Does America have a Constitutional Crisis? What roles do lawyers, judges, and the Supreme Court play in maintaining Constitutional democracy?
Fordham Law School will explore these questions in the new audio podcast series “Constitutional Crisis Hotline,” hosted by Professors Jed Shugerman and Julie Suk. With threats to constitutional democracy at home and abroad surfacing almost daily, Shugerman and Suk will debate these pressing issues. In each episode, legal experts will join the hosts to break down key Supreme Court decisions, analyze the latest developments in public law and policy, and discuss breaking legal news.
“We’ve grown up thinking that it’s there to structure our democracy, but what if the threats to democracy are coming from the Constitution that we have that was written in 1787 by people who just couldn’t imagine the future we’re in now?” Suk asked in the podcast trailer.
Our trailer is up!
Follow Constitutional Crisis Hotline with @JulieCSuk & @jedshug, sponsored @FordhamLawNYC:
Breaking legal news about democracies breaking…
and what we can do to fix them.https://t.co/azjkYyWfoy— ConstitutionalCrisisHotline (@CnCrisisHotline) October 7, 2022
“Perhaps the answer might be to stick to that Constitution with more faithfulness to the founders’ purposes and visions, but maybe to add new judges to make sure that we’re actually being faithful to democracy and the Constitution,” Shugerman, Suk’s co-host, retorted.

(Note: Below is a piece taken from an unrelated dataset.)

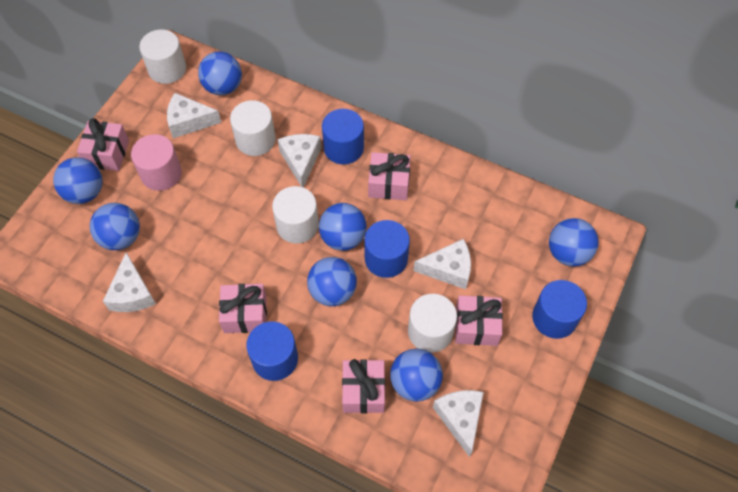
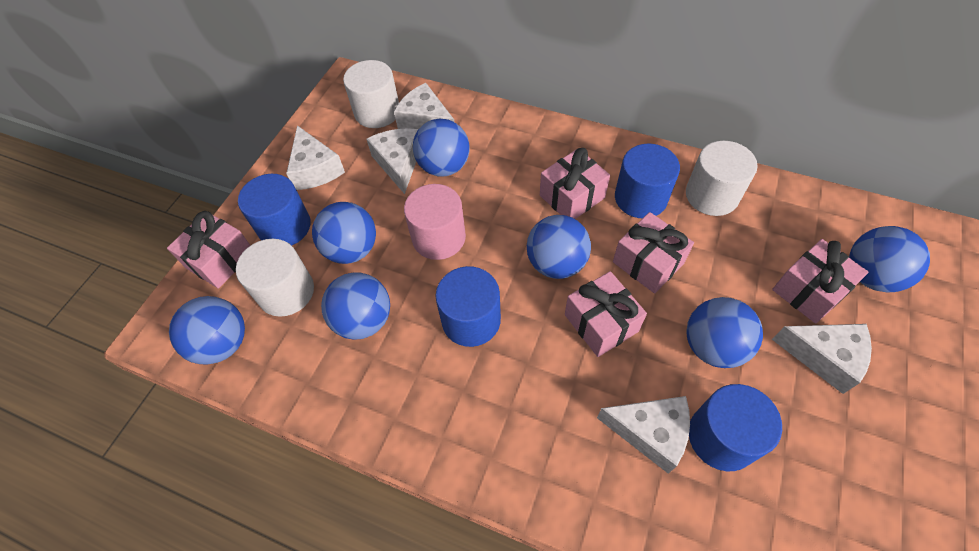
white cylinder: [139,30,186,84] [230,100,276,156] [272,186,319,243] [408,294,457,353] = 4 -> [236,239,314,317] [343,60,399,128] [686,141,758,216] = 3

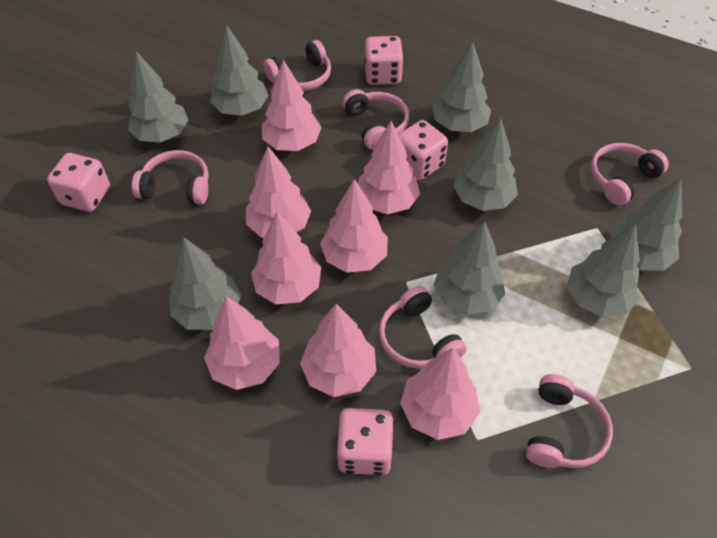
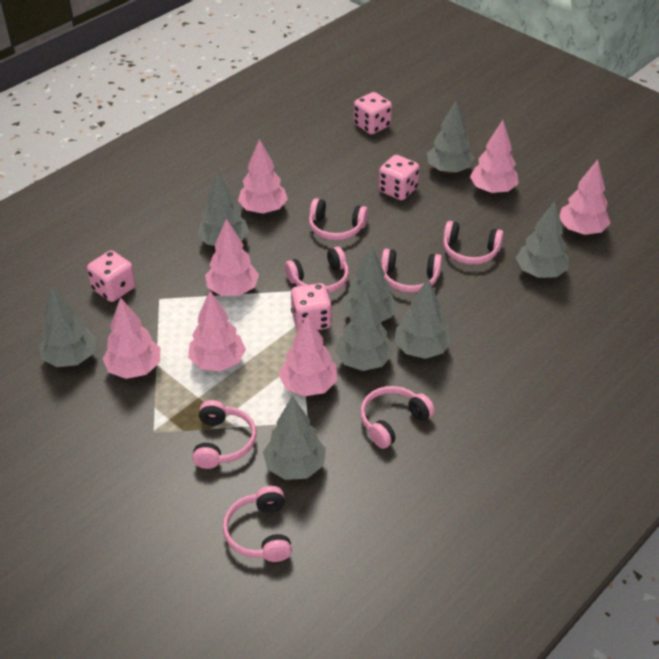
pink headphones: [132,150,209,205] [263,40,331,91] [343,89,409,150] [379,286,467,369] [526,374,613,468] [591,143,669,206] = 6 -> [192,400,257,469] [223,486,292,562] [285,247,349,293] [309,198,368,241] [360,386,435,449] [381,249,442,293] [443,221,504,265] = 7
pink tree: [204,296,280,390] [246,146,311,238] [251,211,321,304] [262,60,322,151] [300,304,376,397] [320,179,388,273] [358,121,420,214] [400,347,480,440] = 8 -> [103,297,160,379] [188,291,246,371] [205,219,259,296] [238,139,288,213] [279,314,337,396] [470,120,519,194] [559,159,610,235] = 7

Episode 1, “Constitutionalism: What can we say now?”, available now on Spotify, Audible, Google Podcasts, and all Simplecast platforms, begins with the Supreme Court’s crisis of legitimacy following its recent decisions on abortion and gun laws, among others. With guests Sanford Levinson, W. St. John Garwood and W. St. John Garwood, Jr. centennial chair in Law at the University of Texas Law School and Samuel Moyn, chancellor Kent Professor of Law and History at Yale University, Shugerman and Suk confront the big questions raised by their students: Should the Constitution be scrapped? Can we live without constitutionalism?
Episode 2, “Women Lawyers to the Rescue,” which features New York Times best-selling author Dahlia Lithwick, will be available on Oct. 17.
Tune into “Constitutional Crisis Hotline” on Spotify, Audible, Google Podcasts, Apple Podcasts, and all Simplecast platforms. Episodes will be available bi-weekly.
Meet the Hosts
Jed Shugerman received his B.A., J.D., and Ph.D. (History) from Yale. His book, The People’s Courts (Harvard, 2012), traces the rise of judicial elections, judicial review, and the influence of money and parties in American courts. It is based on his dissertation that won the 2009 American Society for Legal History’s Cromwell Prize. He is co-author of amicus briefs on the history of presidential power, the Emoluments Clauses, the Appointments Clause, the First Amendment rights of elected judges, and the due process problems of elected judges in death penalty cases. He is currently working on two books on the history of executive power and prosecution in America.
Julie Suk is an interdisciplinary and comparative legal scholar, researching equality at the intersection of law, history, sociology, and politics in the United States and globally. She has authored dozens of articles and book chapters about comparative constitutional law; the procedural implementation of equality norms in the United States and Europe; gender quotas; and women, work, and family. Her 2020 book, We the Women: The Unstoppable Mothers of the Equal Rights Amendment, was the first book to chronicle and assess the twenty-first-century revival of the Equal Rights Amendment, culminating in Virginia’s ratification in 2020. Her next book, After Misogyny: How the Law Fails Women and What to Do about It, on women’s struggles towards inclusive constitutional democracy around the world, will be published in spring 2023.